Page images and extracted text
------

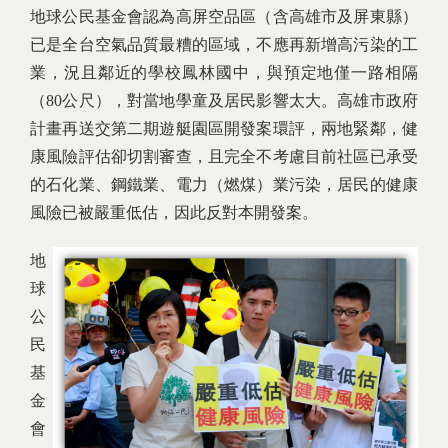
地球公民基金會認為高屏空品區（含高雄市及屏東縣）
已是全台空氣品質最糟的區域，不應再新增高污染的工
業，況且鄰近的學校鳳林國中，與預定地僅一路相隔
（80公尺），對當地學童及居民影響太大。高雄市政府
計畫再送交第二期遊艇園區開發案環評，兩地緊鄰，健
康風險評估卻切割審查，且完全不考慮目前社區已承受
的石化業、鋼鐵業、電力（燃煤）業污染，居民的健康
風險已被嚴重低估，因此反對本開發案。
地
球
公
民
基
金
會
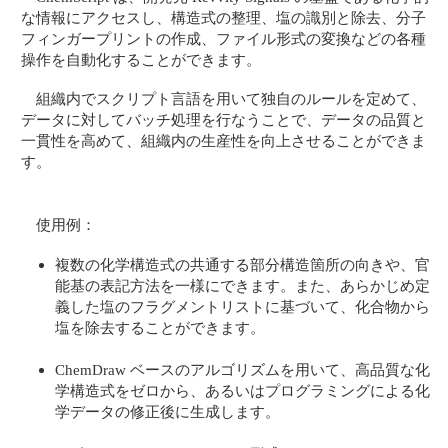
な情報にアクセスし、構造式の整理、塩の識別と除去、分子
フィンガープリントの作成、ファイル形式の変換などの各種
操作を自動化することができます。
組織内でスクリプト言語を用いて独自のルールを定めて、
データに対してバッチ処理を行なうことで、データの品質と
一貫性を高めて、組織内の生産性を向上させることができま
す。
使用例：
複数の化学構造式の共通する部分構造箇所の向きや、官
能基の表記方法を一様にできます。また、あらかじめ定
義した塩のフラグメントリストに基づいて、化合物から
塩を除去することができます。
ChemDraw ベースのアルゴリズムを用いて、高品質な化
学構造式をゼロから、あるいはプログラミングによる化
学データの修正後に生成します。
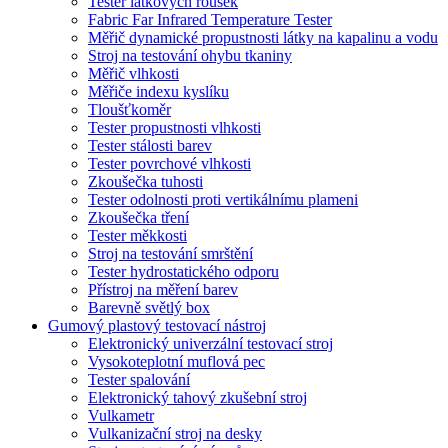
Tester látkových roušek
Fabric Far Infrared Temperature Tester
Měřič dynamické propustnosti látky na kapalinu a vodu
Stroj na testování ohybu tkaniny
Měřič vlhkosti
Měřiče indexu kyslíku
Tloušťkoměr
Tester propustnosti vlhkosti
Tester stálosti barev
Tester povrchové vlhkosti
Zkoušečka tuhosti
Tester odolnosti proti vertikálnímu plameni
Zkoušečka tření
Tester měkkosti
Stroj na testování smrštění
Tester hydrostatického odporu
Přístroj na měření barev
Barevně světlý box
Gumový plastový testovací nástroj
Elektronický univerzální testovací stroj
Vysokoteplotní muflová pec
Tester spalování
Elektronický tahový zkušební stroj
Vulkametr
Vulkanizační stroj na desky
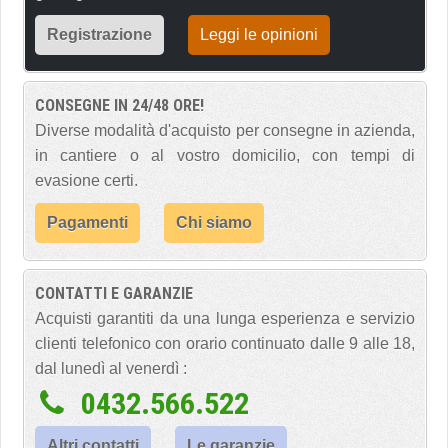
Registrazione
Leggi le opinioni
CONSEGNE IN 24/48 ORE!
Diverse modalità d'acquisto per consegne in azienda,
in cantiere o al vostro domicilio, con tempi di
evasione certi.
Pagamenti
Chi siamo
CONTATTI E GARANZIE
Acquisti garantiti da una lunga esperienza e servizio
clienti telefonico con orario continuato dalle 9 alle 18,
dal lunedì al venerdì :
0432.566.522
Altri contatti
Le garanzie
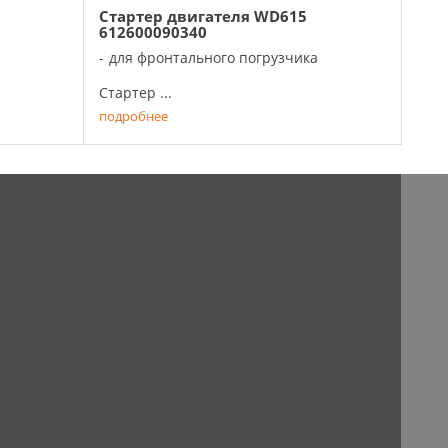
Стартер двигателя WD615
612600090340
для фронтального погрузчика
Стартер ...
подробнее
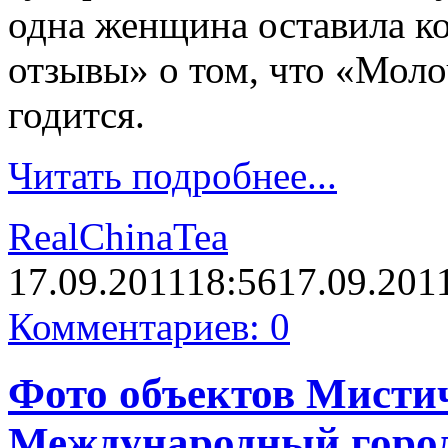
одна женщина оставила к
отзывы» о том, что «Мол
годится.
Читать подробнее...
RealChinaTea
17.09.2011
18:56
17.09.201
Комментариев: 0
Фото объектов Мистич
Международный город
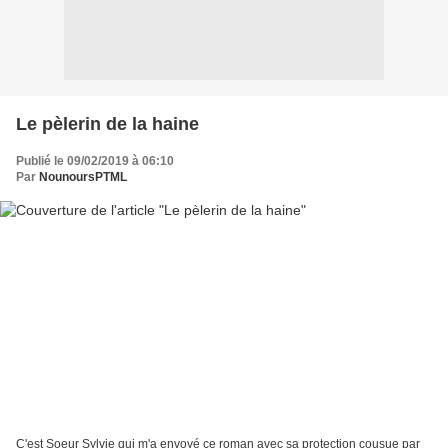
Le pèlerin de la haine
Publié le 09/02/2019 à 06:10
Par
NounoursPTML
C'est Soeur Sylvie qui m'a envoyé ce roman avec sa protection cousue par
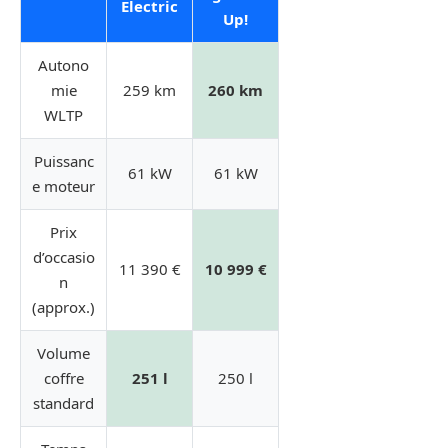
Electric
Up!
Autono
mie
259 km
260 km
WLTP
Puissanc
61 kW
61 kW
e moteur
Prix
d’occasio
11 390 €
10 999 €
n
(approx.)
Volume
coffre
251 l
250 l
standard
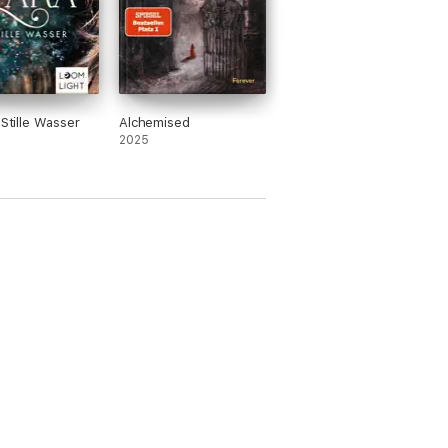
 Stille Wasser
Alchemised
2025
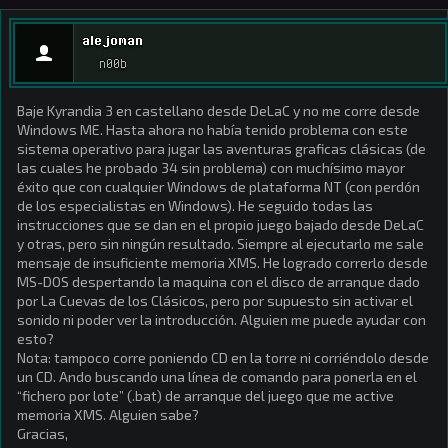
alejoman
n00b
Baje Kyrandia 3 en castellano desde DeLaC y no me corre desde
Windows ME. Hasta ahora no había tenido problema con este
sistema operativo para jugar las aventuras graficas clásicas (de
las cuales he probado 34 sin problema) con muchísimo mayor
éxito que con cualquier Windows de plataforma NT (con perdón
de los especialistas en Windows). He seguido todas las
instrucciones que se dan en el propio juego bajado desde DeLaC
y otras, pero sin ningún resultado. Siempre al ejecutarlo me sale
mensaje de insuficiente memoria XMS. He logrado correrlo desde
MS-DOS despertando la maquina con el disco de arranque dado
por La Cuevas de los Clásicos, pero por supuesto sin activar el
sonido ni poder ver la introducción. Alguien me puede ayudar con
esto?
Nota: tampoco corre poniendo CD en la torre ni corriéndolo desde
un CD. Ando buscando una línea de comando para ponerla en el
“fichero por lote” (.bat) de arranque del juego que me active
memoria XMS. Alguien sabe?
Gracias,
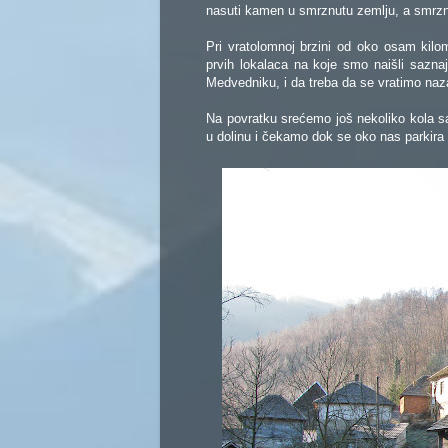
nasuti kamen u smrznutu zemlju, a smrzn
Pri vratolomnoj brzini od oko osam kil
prvih lokalaca na koje smo naišli sazn
Medvedniku, i da treba da se vratimo naz
Na povratku srećemo još nekoliko kola sa
u dolinu i čekamo dok se oko nas parkira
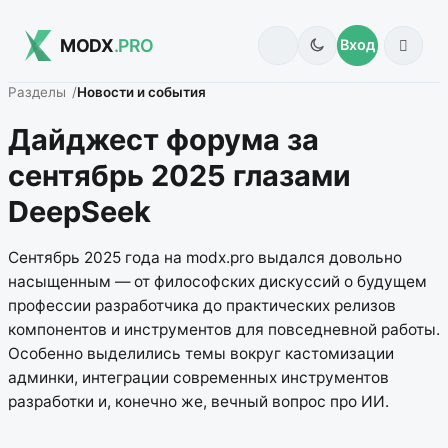
MODX
.PRO
Вход
Разделы
Новости и события
Дайджест форума за
сентябрь 2025 глазами
DeepSeek
Сентябрь 2025 года на modx.pro выдался довольно
насыщенным — от философских дискуссий о будущем
профессии разработчика до практических релизов
компонентов и инструментов для повседневной работы.
Особенно выделились темы вокруг кастомизации
админки, интеграции современных инструментов
разработки и, конечно же, вечный вопрос про ИИ.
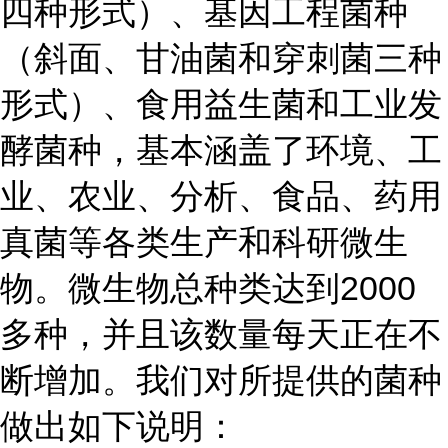
四种形式）、基因工程菌种
（斜面、甘油菌和穿刺菌三种
形式）、食用益生菌和工业发
酵菌种，基本涵盖了环境、工
业、农业、分析、食品、药用
真菌等各类生产和科研微生
物。微生物总种类达到2000
多种，并且该数量每天正在不
断增加。我们对所提供的菌种
做出如下说明：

------

## Directions
Show all lines in the entries above where the string "problema" appears.

## Exercise response
Windows ME. Hasta ahora no había tenido problema con este
las cuales he probado 34 sin problema) con muchísimo mayor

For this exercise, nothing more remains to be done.